Try it:
Only the lines from the line containing "napi/heti programozhatóság és az" to the end of the records, both included, belong in the answer, copied exactly.

:: Record set

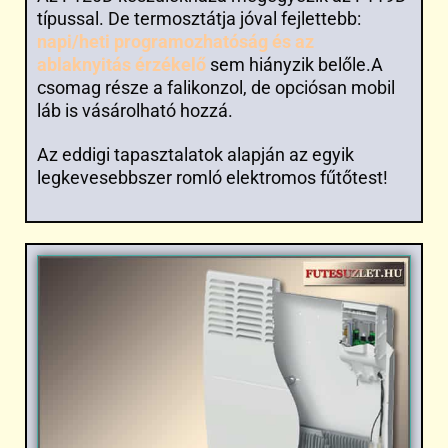
típussal. De termosztátja jóval fejlettebb:
napi/heti programozhatóság és az
ablaknyitás érzékelő
sem hiányzik belőle.A
csomag része a falikonzol, de opciósan mobil
láb is vásárolható hozzá.
Az eddigi tapasztalatok alapján az egyik
legkevesebbszer romló elektromos fűtőtest!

::::

Answer box:
napi/heti programozhatóság és az
ablaknyitás érzékelő
sem hiányzik belőle.A
csomag része a falikonzol, de opciósan mobil
láb is vásárolható hozzá.
Az eddigi tapasztalatok alapján az egyik
legkevesebbszer romló elektromos fűtőtest!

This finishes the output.